10. A computer implemented method that facilitates genotype-phenotype association identification, comprising:

receiving data representative of population genetic and phenotype data;

generating a graphical model of the data comprising a population structure sub-model; and

applying the graphical model to the population genetic and phenotype data using a variational approximation to identify associations between a genotype and one or more phenotypes.

11. A system that facilitates genotype-phenotype association identification, the system stored on computer-readable media, the system comprising:

a calculation component configured to identify a genotype-phenotype association by applying a selected population structure sub-model;

a population structure engine operable to generate a population structure sub-model utilizing one or more selected graphical models and applying the population structure sub-model to population data to identify the one or more genotype-phenotype association.

12. The system as recited in claim 11, wherein the population data comprises population genetic data.
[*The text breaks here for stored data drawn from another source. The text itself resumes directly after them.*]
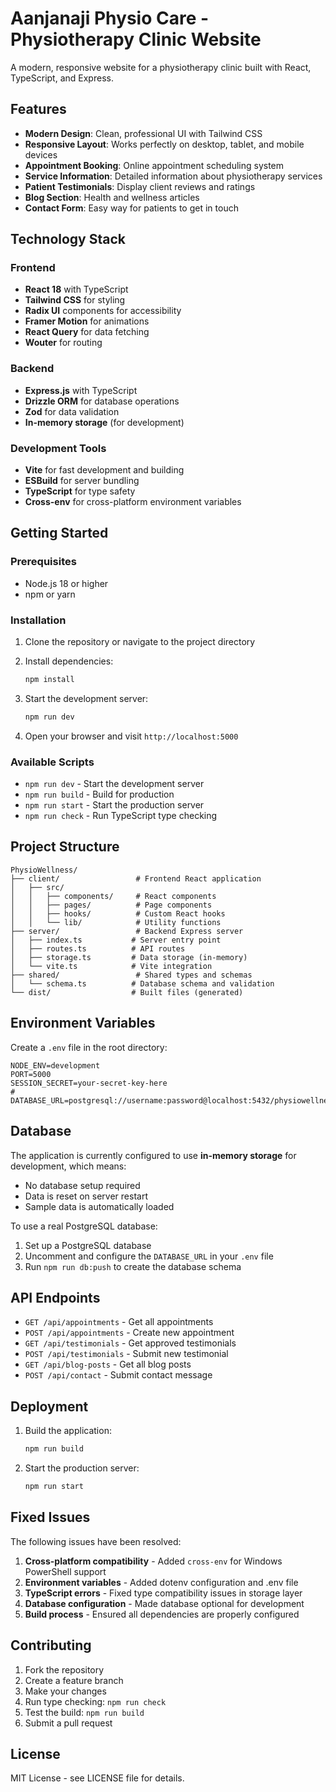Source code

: # Aanjanaji Physio Care - Physiotherapy Clinic Website

A modern, responsive website for a physiotherapy clinic built with React, TypeScript, and Express.

## Features

- **Modern Design**: Clean, professional UI with Tailwind CSS
- **Responsive Layout**: Works perfectly on desktop, tablet, and mobile devices
- **Appointment Booking**: Online appointment scheduling system
- **Service Information**: Detailed information about physiotherapy services
- **Patient Testimonials**: Display client reviews and ratings
- **Blog Section**: Health and wellness articles
- **Contact Form**: Easy way for patients to get in touch

## Technology Stack

### Frontend
- **React 18** with TypeScript
- **Tailwind CSS** for styling
- **Radix UI** components for accessibility
- **Framer Motion** for animations
- **React Query** for data fetching
- **Wouter** for routing

### Backend
- **Express.js** with TypeScript
- **Drizzle ORM** for database operations
- **Zod** for data validation
- **In-memory storage** (for development)

### Development Tools
- **Vite** for fast development and building
- **ESBuild** for server bundling
- **TypeScript** for type safety
- **Cross-env** for cross-platform environment variables

## Getting Started

### Prerequisites
- Node.js 18 or higher
- npm or yarn

### Installation

1. Clone the repository or navigate to the project directory
2. Install dependencies:
   ```bash
   npm install
   ```

3. Start the development server:
   ```bash
   npm run dev
   ```

4. Open your browser and visit `http://localhost:5000`

### Available Scripts

- `npm run dev` - Start the development server
- `npm run build` - Build for production
- `npm run start` - Start the production server
- `npm run check` - Run TypeScript type checking

## Project Structure

```
PhysioWellness/
├── client/                 # Frontend React application
│   ├── src/
│   │   ├── components/     # React components
│   │   ├── pages/          # Page components
│   │   ├── hooks/          # Custom React hooks
│   │   └── lib/            # Utility functions
├── server/                 # Backend Express server
│   ├── index.ts           # Server entry point
│   ├── routes.ts          # API routes
│   ├── storage.ts         # Data storage (in-memory)
│   └── vite.ts            # Vite integration
├── shared/                 # Shared types and schemas
│   └── schema.ts          # Database schema and validation
└── dist/                  # Built files (generated)
```

## Environment Variables

Create a `.env` file in the root directory:

```env
NODE_ENV=development
PORT=5000
SESSION_SECRET=your-secret-key-here
# DATABASE_URL=postgresql://username:password@localhost:5432/physiowellness
```

## Database

The application is currently configured to use **in-memory storage** for development, which means:
- No database setup required
- Data is reset on server restart
- Sample data is automatically loaded

To use a real PostgreSQL database:
1. Set up a PostgreSQL database
2. Uncomment and configure the `DATABASE_URL` in your `.env` file
3. Run `npm run db:push` to create the database schema

## API Endpoints

- `GET /api/appointments` - Get all appointments
- `POST /api/appointments` - Create new appointment
- `GET /api/testimonials` - Get approved testimonials
- `POST /api/testimonials` - Submit new testimonial
- `GET /api/blog-posts` - Get all blog posts
- `POST /api/contact` - Submit contact message

## Deployment

1. Build the application:
   ```bash
   npm run build
   ```

2. Start the production server:
   ```bash
   npm run start
   ```

## Fixed Issues

The following issues have been resolved:

1. **Cross-platform compatibility** - Added `cross-env` for Windows PowerShell support
2. **Environment variables** - Added dotenv configuration and .env file
3. **TypeScript errors** - Fixed type compatibility issues in storage layer
4. **Database configuration** - Made database optional for development
5. **Build process** - Ensured all dependencies are properly configured

## Contributing

1. Fork the repository
2. Create a feature branch
3. Make your changes
4. Run type checking: `npm run check`
5. Test the build: `npm run build`
6. Submit a pull request

## License

MIT License - see LICENSE file for details.
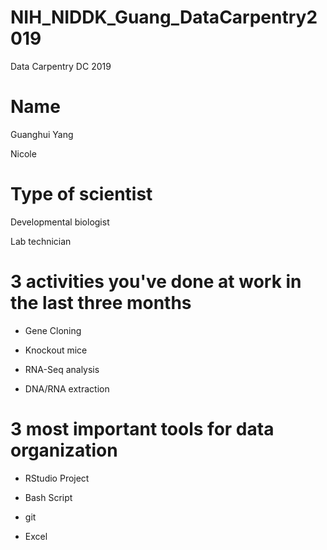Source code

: # NIH_NIDDK_Guang_DataCarpentry2019
Data Carpentry DC 2019

# Name
Guanghui Yang

Nicole
# Type of scientist
Developmental biologist

Lab technician
# 3 activities you've done at work in the last three months
- Gene Cloning
- Knockout mice
- RNA-Seq analysis

- DNA/RNA extraction
# 3 most important tools for data organization
- RStudio Project
- Bash Script
- git

- Excel
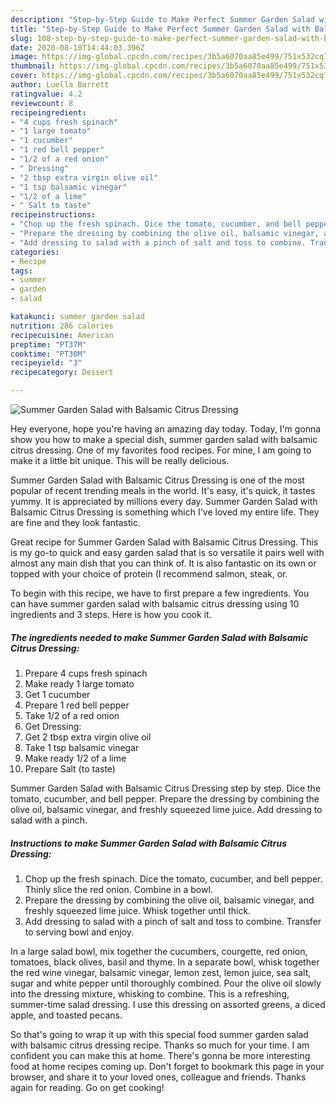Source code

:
 ```yaml
---
description: "Step-by-Step Guide to Make Perfect Summer Garden Salad with Balsamic Citrus Dressing"
title: "Step-by-Step Guide to Make Perfect Summer Garden Salad with Balsamic Citrus Dressing"
slug: 108-step-by-step-guide-to-make-perfect-summer-garden-salad-with-balsamic-citrus-dressing
date: 2020-08-10T14:44:03.396Z
image: https://img-global.cpcdn.com/recipes/3b5a6070aa85e499/751x532cq70/summer-garden-salad-with-balsamic-citrus-dressing-recipe-main-photo.jpg
thumbnail: https://img-global.cpcdn.com/recipes/3b5a6070aa85e499/751x532cq70/summer-garden-salad-with-balsamic-citrus-dressing-recipe-main-photo.jpg
cover: https://img-global.cpcdn.com/recipes/3b5a6070aa85e499/751x532cq70/summer-garden-salad-with-balsamic-citrus-dressing-recipe-main-photo.jpg
author: Luella Barrett
ratingvalue: 4.2
reviewcount: 8
recipeingredient:
- "4 cups fresh spinach"
- "1 large tomato"
- "1 cucumber"
- "1 red bell pepper"
- "1/2 of a red onion"
- " Dressing"
- "2 tbsp extra virgin olive oil"
- "1 tsp balsamic vinegar"
- "1/2 of a lime"
- " Salt to taste"
recipeinstructions:
- "Chop up the fresh spinach. Dice the tomato, cucumber, and bell pepper. Thinly slice the red onion. Combine in a bowl."
- "Prepare the dressing by combining the olive oil, balsamic vinegar, and freshly squeezed lime juice. Whisk together until thick."
- "Add dressing to salad with a pinch of salt and toss to combine. Transfer to serving bowl and enjoy."
categories:
- Recipe
tags:
- summer
- garden
- salad

katakunci: summer garden salad 
nutrition: 286 calories
recipecuisine: American
preptime: "PT37M"
cooktime: "PT30M"
recipeyield: "3"
recipecategory: Dessert

---
```



![Summer Garden Salad with Balsamic Citrus Dressing](https://img-global.cpcdn.com/recipes/3b5a6070aa85e499/751x532cq70/summer-garden-salad-with-balsamic-citrus-dressing-recipe-main-photo.jpg)

Hey everyone, hope you're having an amazing day today. Today, I'm gonna show you how to make a special dish, summer garden salad with balsamic citrus dressing. One of my favorites food recipes. For mine, I am going to make it a little bit unique. This will be really delicious.

Summer Garden Salad with Balsamic Citrus Dressing is one of the most popular of recent trending meals in the world. It's easy, it's quick, it tastes yummy. It is appreciated by millions every day. Summer Garden Salad with Balsamic Citrus Dressing is something which I've loved my entire life. They are fine and they look fantastic.

Great recipe for Summer Garden Salad with Balsamic Citrus Dressing. This is my go-to quick and easy garden salad that is so versatile it pairs well with almost any main dish that you can think of. It is also fantastic on its own or topped with your choice of protein (I recommend salmon, steak, or.


To begin with this recipe, we have to first prepare a few ingredients. You can have summer garden salad with balsamic citrus dressing using 10 ingredients and 3 steps. Here is how you cook it.

<!--inarticleads1-->

##### The ingredients needed to make Summer Garden Salad with Balsamic Citrus Dressing:

1. Prepare 4 cups fresh spinach
1. Make ready 1 large tomato
1. Get 1 cucumber
1. Prepare 1 red bell pepper
1. Take 1/2 of a red onion
1. Get  Dressing:
1. Get 2 tbsp extra virgin olive oil
1. Take 1 tsp balsamic vinegar
1. Make ready 1/2 of a lime
1. Prepare  Salt (to taste)


Summer Garden Salad with Balsamic Citrus Dressing step by step. Dice the tomato, cucumber, and bell pepper. Prepare the dressing by combining the olive oil, balsamic vinegar, and freshly squeezed lime juice. Add dressing to salad with a pinch. 

<!--inarticleads2-->

##### Instructions to make Summer Garden Salad with Balsamic Citrus Dressing:

1. Chop up the fresh spinach. Dice the tomato, cucumber, and bell pepper. Thinly slice the red onion. Combine in a bowl.
1. Prepare the dressing by combining the olive oil, balsamic vinegar, and freshly squeezed lime juice. Whisk together until thick.
1. Add dressing to salad with a pinch of salt and toss to combine. Transfer to serving bowl and enjoy.


In a large salad bowl, mix together the cucumbers, courgette, red onion, tomatoes, black olives, basil and thyme. In a separate bowl, whisk together the red wine vinegar, balsamic vinegar, lemon zest, lemon juice, sea salt, sugar and white pepper until thoroughly combined. Pour the olive oil slowly into the dressing mixture, whisking to combine. This is a refreshing, summer-time salad dressing. I use this dressing on assorted greens, a diced apple, and toasted pecans. 

So that's going to wrap it up with this special food summer garden salad with balsamic citrus dressing recipe. Thanks so much for your time. I am confident you can make this at home. There's gonna be more interesting food at home recipes coming up. Don't forget to bookmark this page in your browser, and share it to your loved ones, colleague and friends. Thanks again for reading. Go on get cooking!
13. The system as recited in claim 11, further comprising a data store comprising data representative of population data.

14. The system as recited in claim 13, wherein the genotype-phenotype association is identified by deploying the population structure sub-model.

15. The system as recited in claim 14, wherein the genotype-phenotype association is identified by processing one or more predictor variables and/or one or more target variables.

16. The system as recited in claim 11, wherein the calculation component and the population structure sub-model comprise one or more portions of a computing application.

17. The system as recited in claim 11, wherein the population structure sub-model is generated using input data representative of population genetic data.

18. The system as recited in claim 11, wherein the calculation component comprises a computing application operable on a computing environment.

19. The system as recited in claim 11, wherein the population structure engine comprises a computing application.

20. The system as recited in claim 11, wherein the system comprises a computing application.